All lines from the one that has "other stores." onward to the end of the records below are to be returned exactly; pictures are to be skipped.

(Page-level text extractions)
-*-

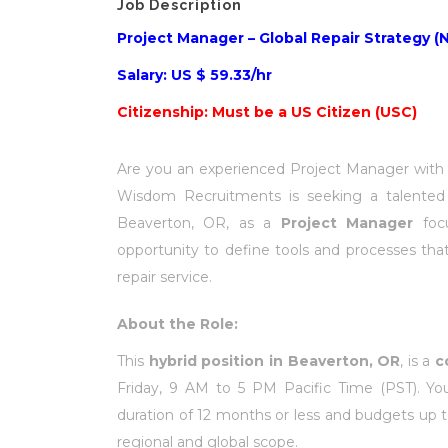
Job Description
Project Manager – Global Repair Strategy (N
Salary: US $ 59.33/hr
Citizenship: Must be a US Citizen (USC)
Are you an experienced Project Manager with a
Wisdom Recruitments is seeking a talente
Beaverton, OR, as a
Project Manager
foc
opportunity to define tools and processes that
repair service.
About the Role:
This
hybrid position in Beaverton, OR
, is a
c
Friday, 9 AM to 5 PM Pacific Time (PST). You
duration of 12 months or less and budgets up to
regional and global scope.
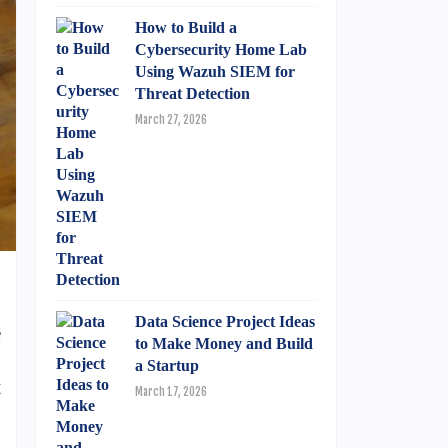
How to Build a
Cybersecurity Home Lab
Using Wazuh SIEM for
Threat Detection
March 27, 2026
Data Science Project Ideas
e
to Make Money and Build
.
a Startup
t
March 17, 2026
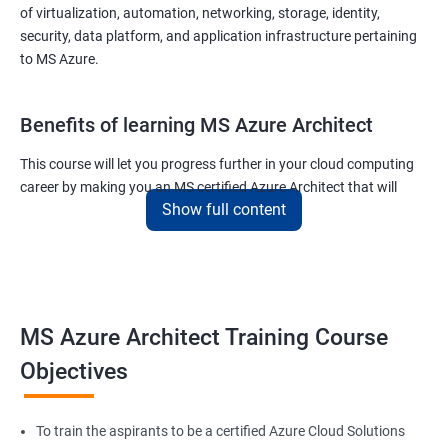
of virtualization, automation, networking, storage, identity,
security, data platform, and application infrastructure pertaining
to MS Azure.
Benefits of learning MS Azure Architect
This course will let you progress further in your cloud computing
career by making you an MS certified Azure Architect that will
Show full content
surely put you in the position to earn more than your fellow IT
colleagues.
On the flip side, if you run a business that offers cloud service then
you can use the knowledge gained during this course and
implement the best practices of MS Azure in a bid to improve the
MS Azure Architect Training Course
services your company provides.
Objectives
Related job roles
To train the aspirants to be a certified Azure Cloud Solutions
Cloud Administrators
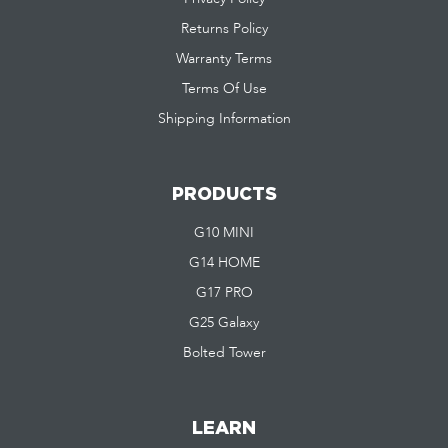
Returns Policy
Warranty Terms
Terms Of Use
Shipping Information
PRODUCTS
G10 MINI
G14 HOME
G17 PRO
G25 Galaxy
Bolted Tower
LEARN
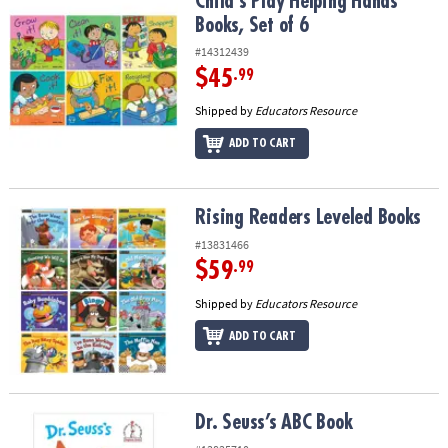
Child's Play Helping Hands Books, Set of 6
Child's Play Helping Hands
Books, Set of 6
#14312439
$45
.99
Shipped by
Educators Resource
ADD TO CART
Rising Readers Leveled Books
Rising Readers Leveled Books
#13831466
$59
.99
Shipped by
Educators Resource
ADD TO CART
Dr. Seuss’s ABC Book
Dr. Seuss’s ABC Book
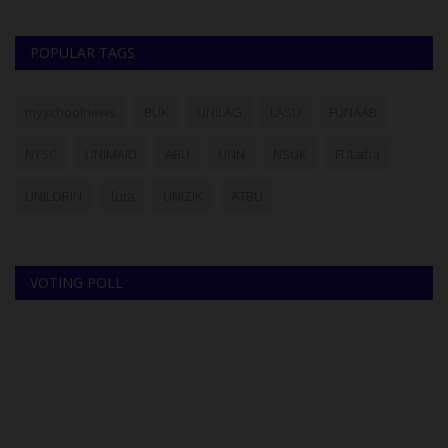
POPULAR TAGS
myschoolnews
BUK
UNILAG
LASU
FUNAAB
NYSC
UNIMAID
ABU
UNN
NSUK
FULafia
UNILORIN
futa
UNIZIK
ATBU
VOTING POLL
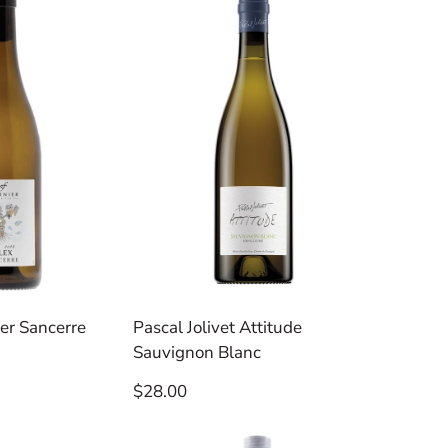
per
per
row
row
er Sancerre
Pascal Jolivet Attitude
Sauvignon Blanc
Regular
$28.00
price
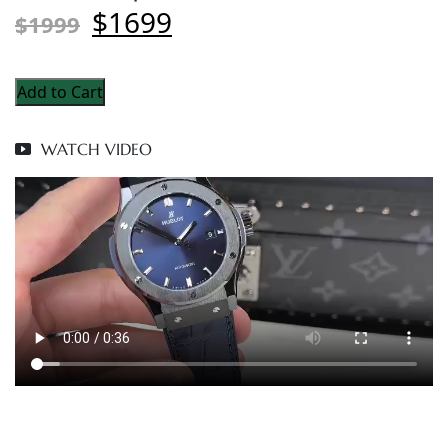
$1699
$1999
Add to Cart
WATCH VIDEO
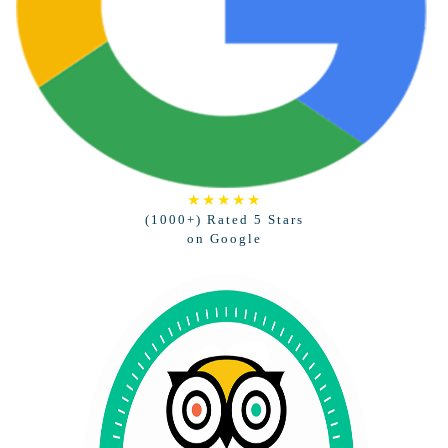
★★★★★
(1000+) Rated 5 Stars
on Google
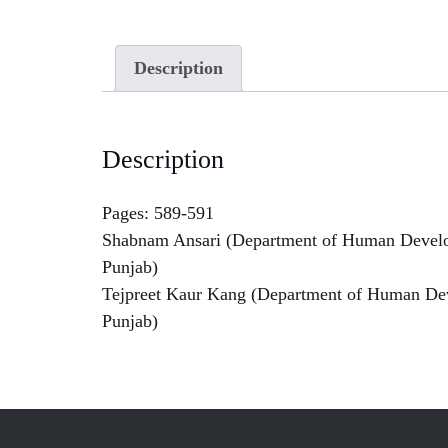
Description
Description
Pages: 589-591
Shabnam Ansari (Department of Human Develop
Punjab)
Tejpreet Kaur Kang (Department of Human Deve
Punjab)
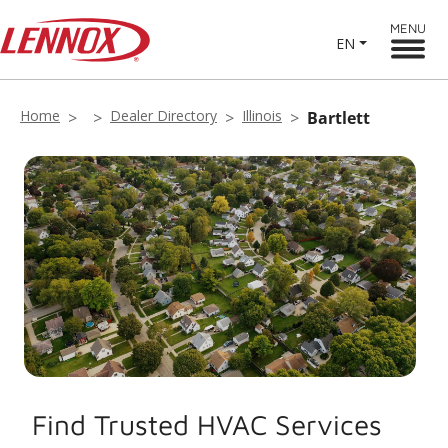
MENU
EN
Home
Dealer Directory
Illinois
Bartlett
Find Trusted HVAC Services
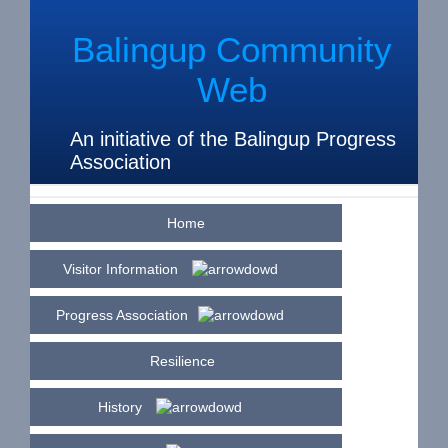
Balingup Community
Web
An initiative of the Balingup Progress
Association
Home
Visitor Information
Progress Association
Resilience
History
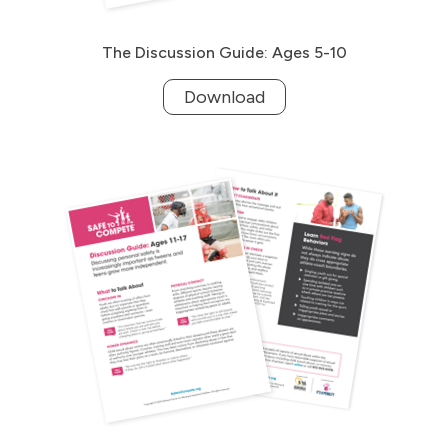
The Discussion Guide: Ages 5-10
Download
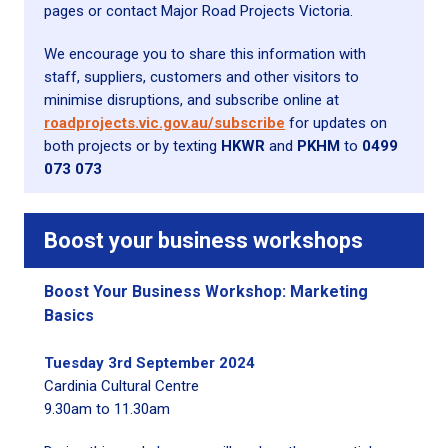
pages or contact Major Road Projects Victoria.
We encourage you to share this information with
staff, suppliers, customers and other visitors to
minimise disruptions, and subscribe online at
roadprojects.vic.gov.au/subscribe
for updates on
both projects or by texting
HKWR
and
PKHM
to
0499
073 073
Boost your business
workshops
Boost Your Business Workshop: Marketing
Basics
Tuesday 3rd September 2024
Cardinia Cultural Centre
9.30am to 11.30am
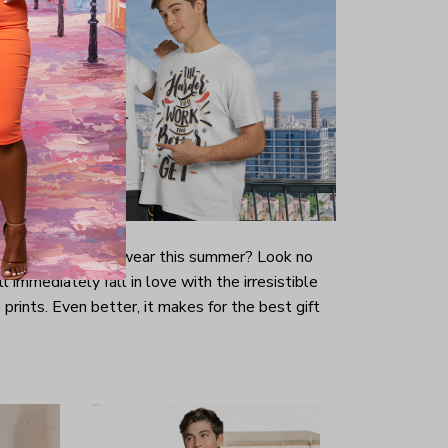
-looking t-shirt to wear this summer? Look no
ill immediately fall in love with the irresistible
prints. Even better, it makes for the best gift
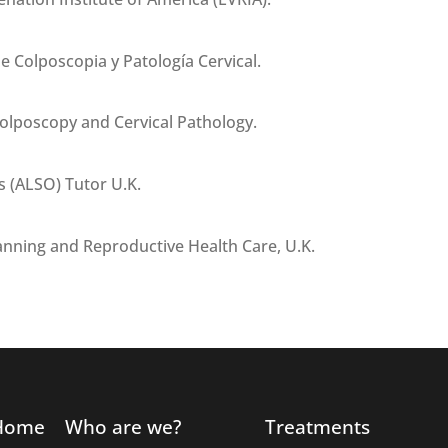
e Colposcopia y Patología Cervical.
Colposcopy and Cervical Pathology.
s (ALSO) Tutor U.K.
anning and Reproductive Health Care, U.K.
Home
Who are we?
Treatments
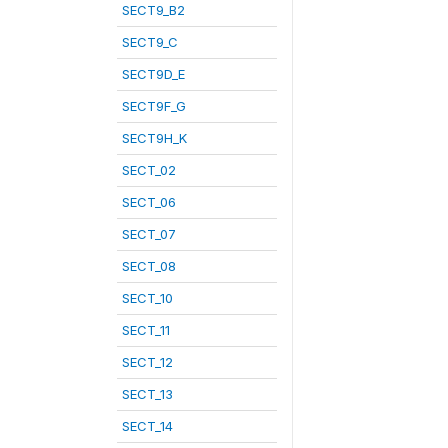
SECT9_B2
SECT9_C
SECT9D_E
SECT9F_G
SECT9H_K
SECT_02
SECT_06
SECT_07
SECT_08
SECT_10
SECT_11
SECT_12
SECT_13
SECT_14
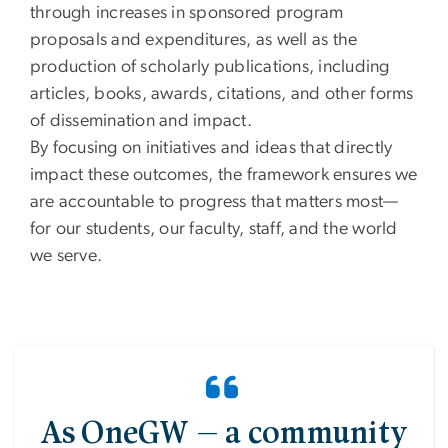
through increases in sponsored program
proposals and expenditures, as well as the
production of scholarly publications, including
articles, books, awards, citations, and other forms
of dissemination and impact.
By focusing on initiatives and ideas that directly
impact these outcomes, the framework ensures we
are accountable to progress that matters most—
for our students, our faculty, staff, and the world
we serve.
As OneGW — a community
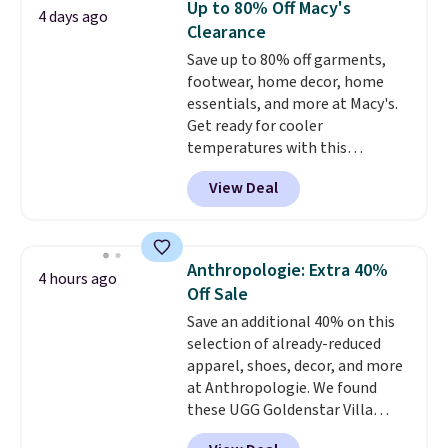
Up to 80% Off Macy's
4 days ago
breathability, and a cushioned
Clearance
footbed with a subtle massage-
Save up to 80% off garments,
like feel. Shipping is free,
footwear, home decor, home
making this the best price
essentials, and more at Macy's.
online by around $8 altogether.
Get ready for cooler
temperatures with this
women's Lined Faux-Suede
View Deal
Whipstitch Jacket, which drops
from $79.50 to $19.83. Other
stores are charging at least $60
for similar styles. Also,
Anthropologie: Extra 40%
4 hours ago
these women's Steve Madden
Off Sale
Truthful Crossband Platform
Save an additional 40% on this
Sandals, which drop from $109
selection of already-reduced
to $21.76. We found the same
apparel, shoes, decor, and more
ones selling for $65 or more at
at Anthropologie. We found
other stores.
The sale includes
these UGG Goldenstar Villa
nearly 2,000 items priced at $15
Sandals in the color Mustard
or less.
Log into your free Macy's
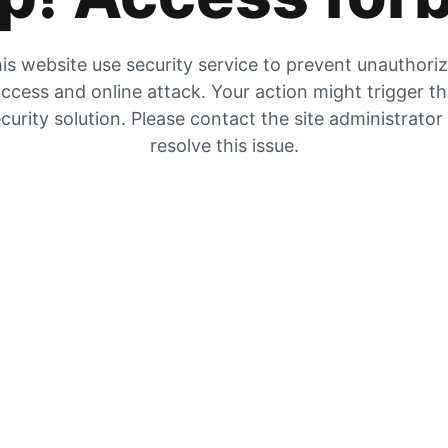
is website use security service to prevent unauthori
ccess and online attack. Your action might trigger t
curity solution. Please contact the site administrator
resolve this issue.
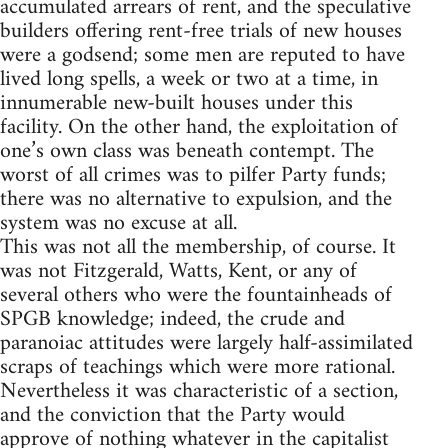
accumulated arrears of rent, and the speculative
builders offering rent-free trials of new houses
were a godsend; some men are reputed to have
lived long spells, a week or two at a time, in
innumerable new-built houses under this
facility. On the other hand, the exploitation of
one’s own class was beneath contempt. The
worst of all crimes was to pilfer Party funds;
there was no alternative to expulsion, and the
system was no excuse at all.
This was not all the membership, of course. It
was not Fitzgerald, Watts, Kent, or any of
several others who were the fountainheads of
SPGB knowledge; indeed, the crude and
paranoiac attitudes were largely half-assimilated
scraps of teachings which were more rational.
Nevertheless it was characteristic of a section,
and the conviction that the Party would
approve of nothing whatever in the capitalist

-*-

_Task output_:
other stores.
The sale includes
these UGG Goldenstar Villa
nearly 2,000 items priced at $15
Sandals in the color Mustard
or less.
Log into your free Macy's
is website use security service to prevent unauthori
ccess and online attack. Your action might trigger t
curity solution. Please contact the site administrator
resolve this issue.
accumulated arrears of rent, and the speculative
builders offering rent-free trials of new houses
were a godsend; some men are reputed to have
lived long spells, a week or two at a time, in
innumerable new-built houses under this
facility. On the other hand, the exploitation of
one’s own class was beneath contempt. The
worst of all crimes was to pilfer Party funds;
there was no alternative to expulsion, and the
system was no excuse at all.
This was not all the membership, of course. It
was not Fitzgerald, Watts, Kent, or any of
several others who were the fountainheads of
SPGB knowledge; indeed, the crude and
paranoiac attitudes were largely half-assimilated
scraps of teachings which were more rational.
Nevertheless it was characteristic of a section,
and the conviction that the Party would
approve of nothing whatever in the capitalist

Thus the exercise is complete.